WOW! Vacationhopeful...I THINK I GOT IT with your last post..Thank you SO much. I know that when she paid this years RCI bill, they had a special of somekind..that if she paid 3 years in advance the price was discounted so she went ahead an paid something just over $300.00. We were under the impression and according to her RCI statement(in the mail) that she got her 100,500 points every 2 years not every year...and knew nothing about "weeks".She is a Deputy Sheriff so she works 14 days a month..so she can always use her vacation time to take off 2 work days during midweek which gives her a full week off..which is great for trips away from home. Also, the only issue with her Home Resort is that SB is only 1 1/2 hours from her home..She's past the Disney stage and would like to go other places like Snow Skiing etc. She's only seen snow once in her life and that was just flurries..so with this new information that I finally understand LOL, I think she will be very pleased on how to use this RCI program..Still cost her an arm and a leg, but at least she can now take advantage of it, as she has done nothing but pay the bills,(MF,RCI annual bill and the SB SRI Vacation Club) and hasn't done a thing in the past 3 years with it.
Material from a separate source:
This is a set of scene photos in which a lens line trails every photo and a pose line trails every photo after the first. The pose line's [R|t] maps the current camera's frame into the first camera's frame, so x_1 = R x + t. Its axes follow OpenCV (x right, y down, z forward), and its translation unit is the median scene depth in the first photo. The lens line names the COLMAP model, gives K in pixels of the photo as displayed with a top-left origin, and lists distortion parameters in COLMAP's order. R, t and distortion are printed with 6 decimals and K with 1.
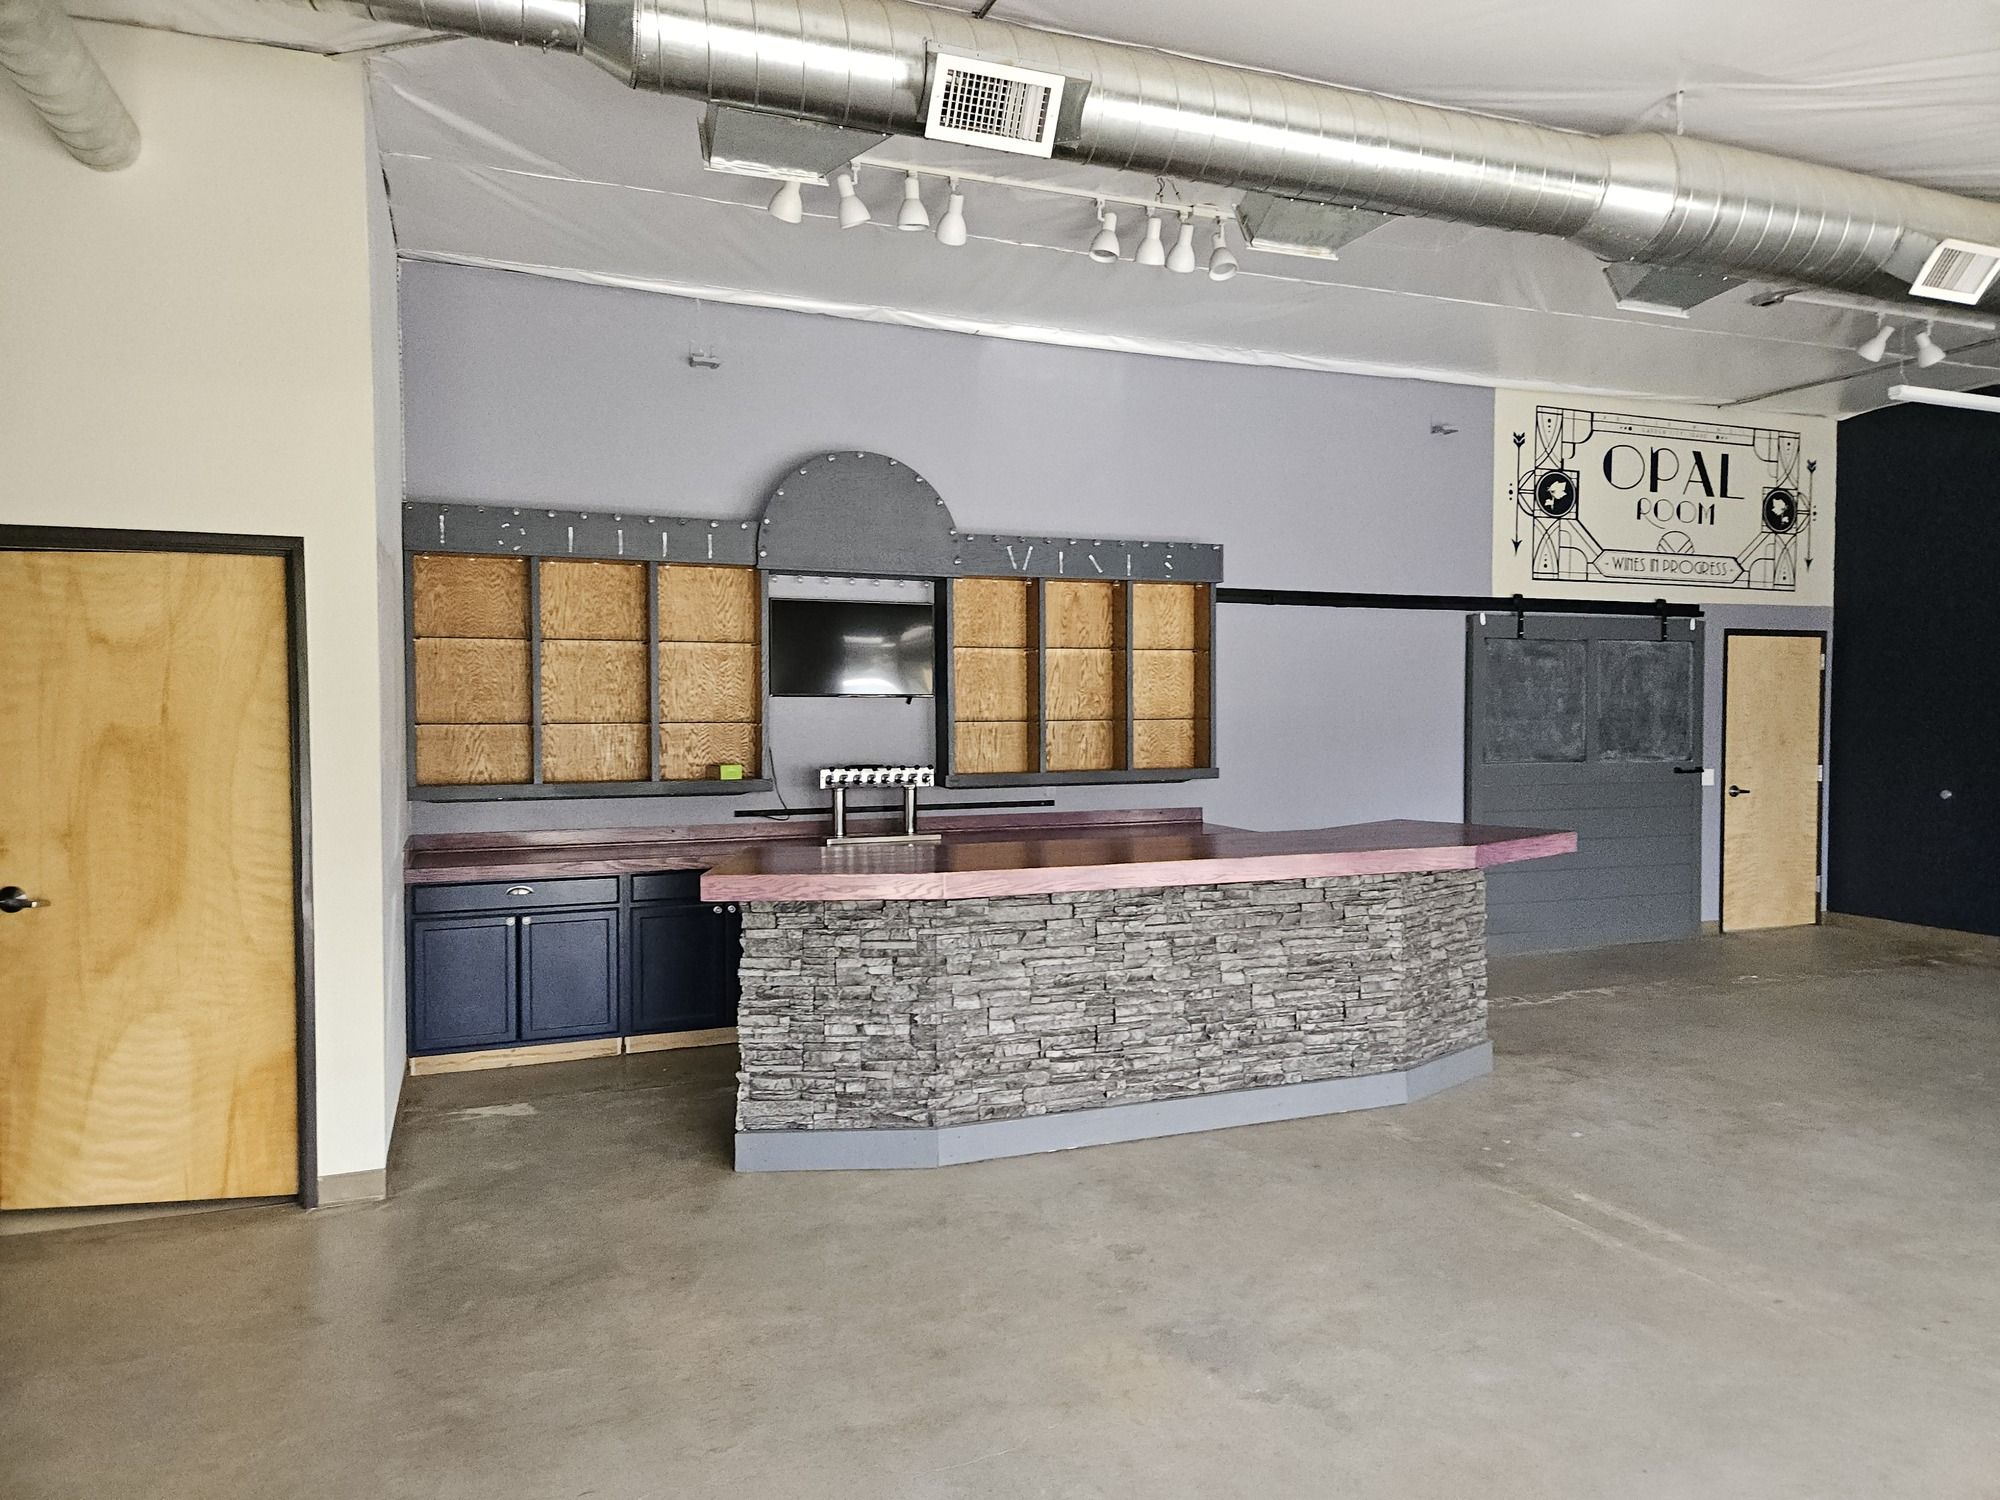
lens RADIAL K [[1325.3, 0, 1000.0], [0, 1325.3, 750.0], [0, 0, 1]] dist [0.036502, -0.000167]
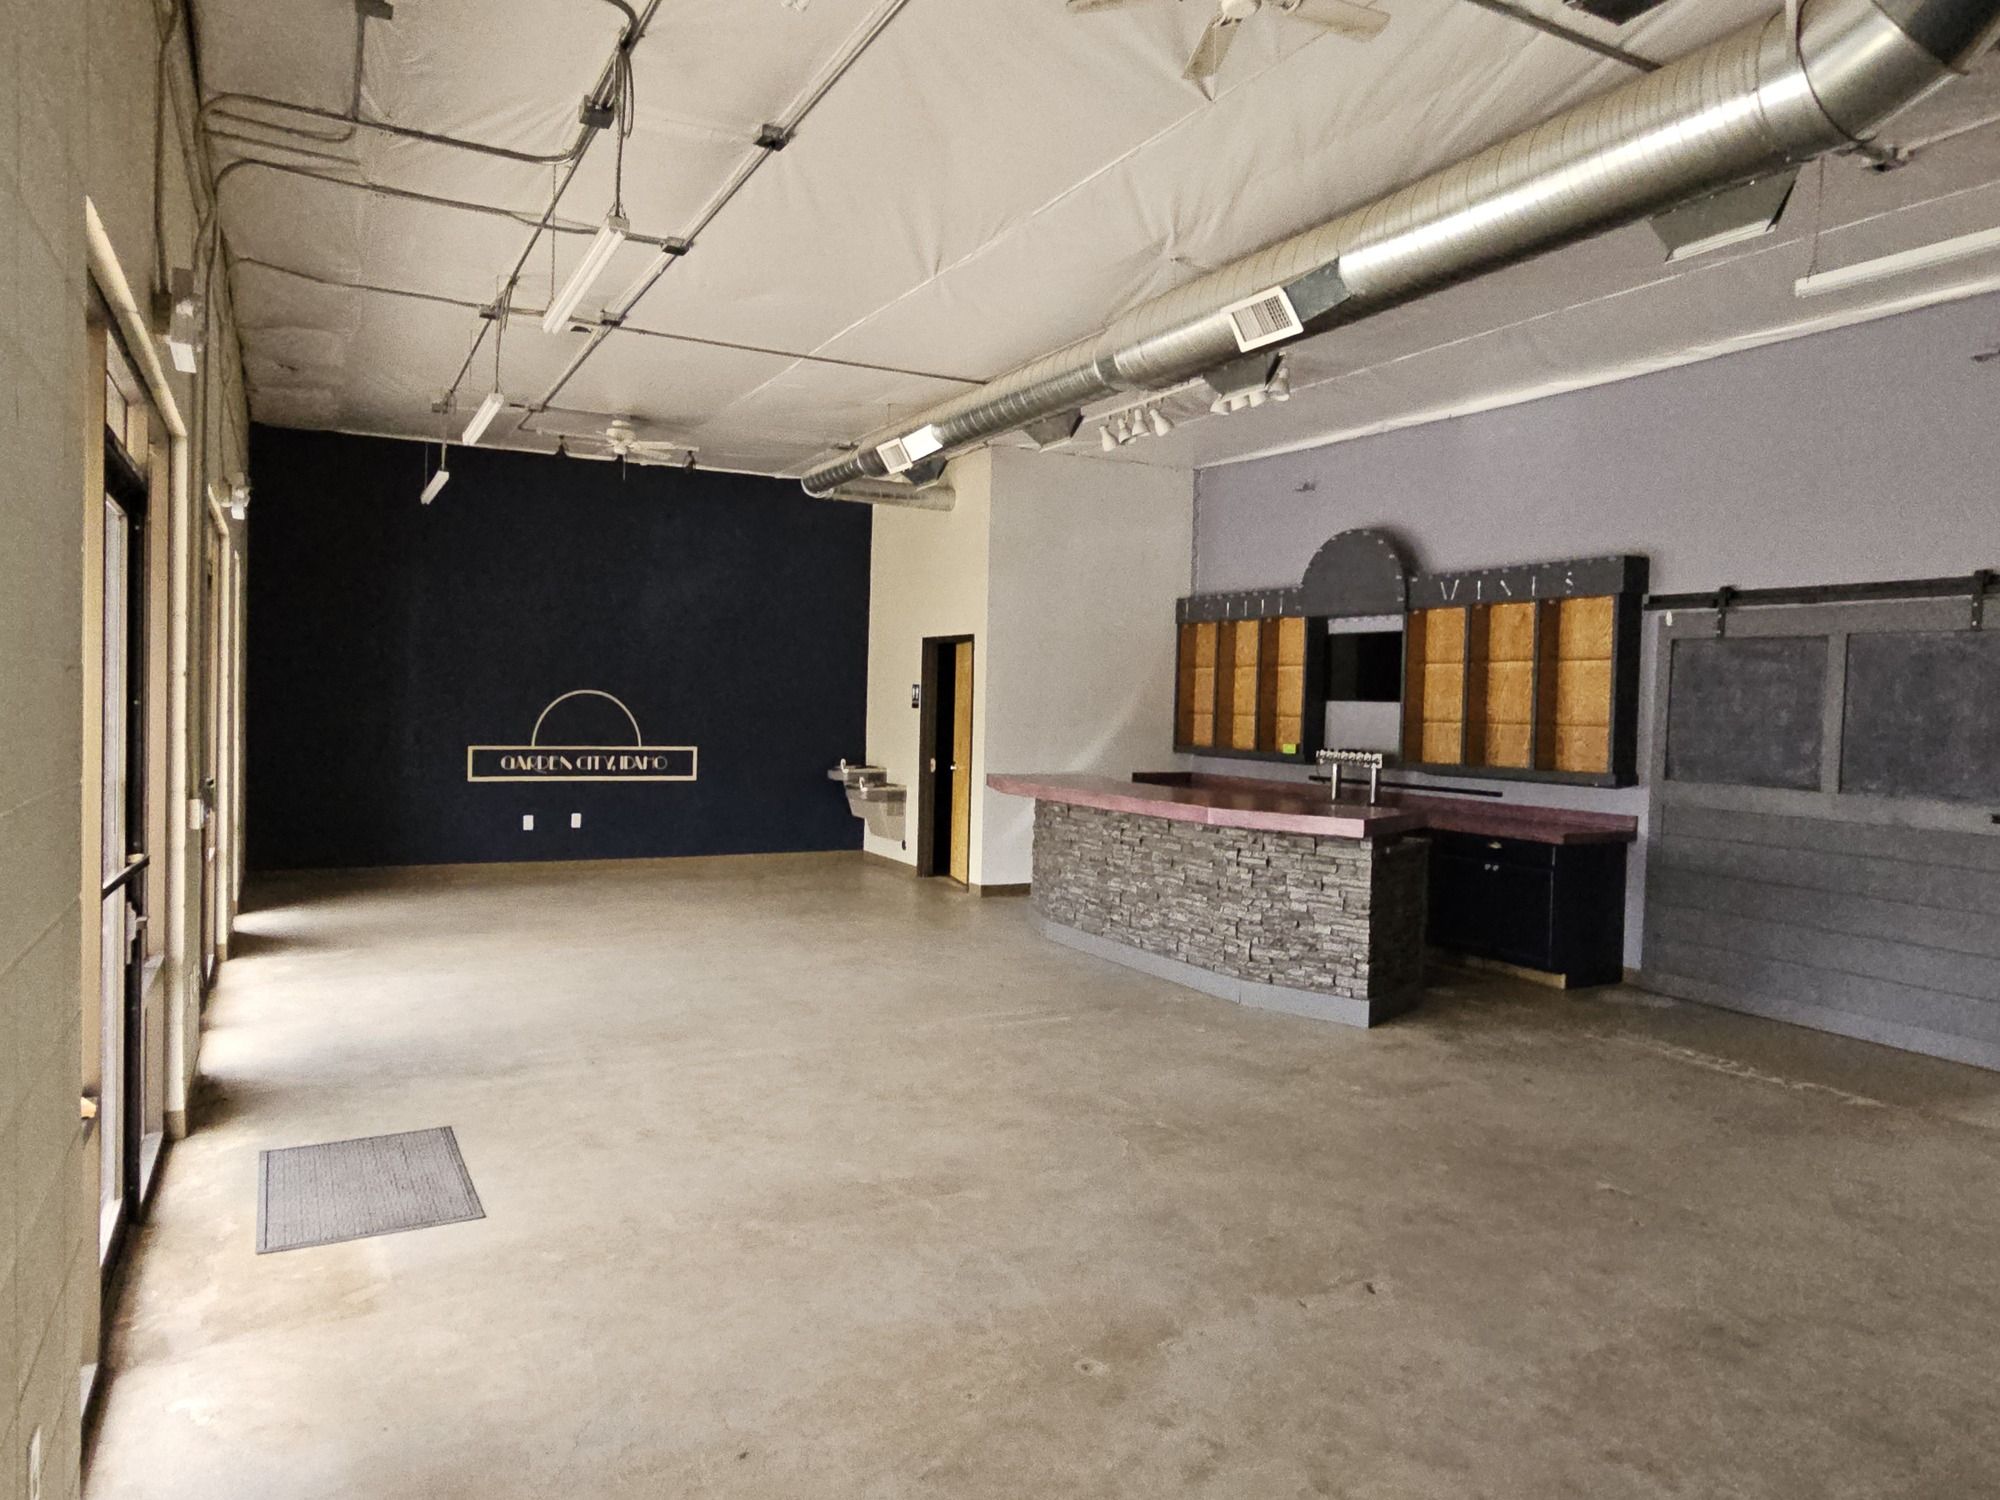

Again, thanks for the help.


----------



## vacationhopeful (Aug 7, 2010)

She may only get 100,500 points every other year - IF that is what her contract was for.  But that is still a decent amount of points. That would be about 5 or more week long stays somewheres ... and FL is loaded with timeshares.

Get online and start learning. Poking around is one of the best ways to understand this stuff. Plus, as every reservations costs some $, it is hard to do something drasitic without enter credit card info ...


----------



## Mary Jo (Aug 8, 2010)

Took your advise to poke around..I can't believe how difficult it is to do anything concerning a TS..geesh..Keep in mind my daughter has never been to the websites, Summer Bay Resorts,RCI.com or her other program she pays for called Summer Bay RSI Vacation Club, which I found by doing more reading is summerbayvacations....RCI.com is down for maintanence tonight and the other 2 websites show no place to register..just log in information (Username & Password). How can an owner log on without registering..this is pure craziness..Guess I'll have to call Summer Bay tomorrow or Monday and see how to register her on their sites. I have never in my life ever dealt with anything so confusing and frustrating then this TS experience. 

From what I have read about using RCI points for Cruises etc. they don't seem to be a big benefit..So her best option here is to use her RCI points and pay the reservation fee for her stays at different resorts. I also think that what you have done is a good choice for her..to use the one side of her lock off using 40,000 points if she wants to go to her Home Resort and use the other 60,500 for another week or 2 somewhere else. Totally doable.


----------



## Jennie (Sep 15, 2010)

Mary Jo said:


> Took your advise to poke around..I can't believe how difficult it is to do anything concerning a TS..geesh..



Unfortunately there are many timeshare owners in the same predicament as your daughter. And many have no one like you to help them sort it out. She owes YOU a good vacation in the future. 

Hang in there. It is very complicated in the beginning. But it becomes much easier with a bit of reading and research. And then when you and DD master it, you will be way ahead of the other owners who remain clueless. You'll be able to exchange into a lot of nice places that are in RCI's inventory because of owners who never reserved their home week, nor used their points. 

Good luck!


----------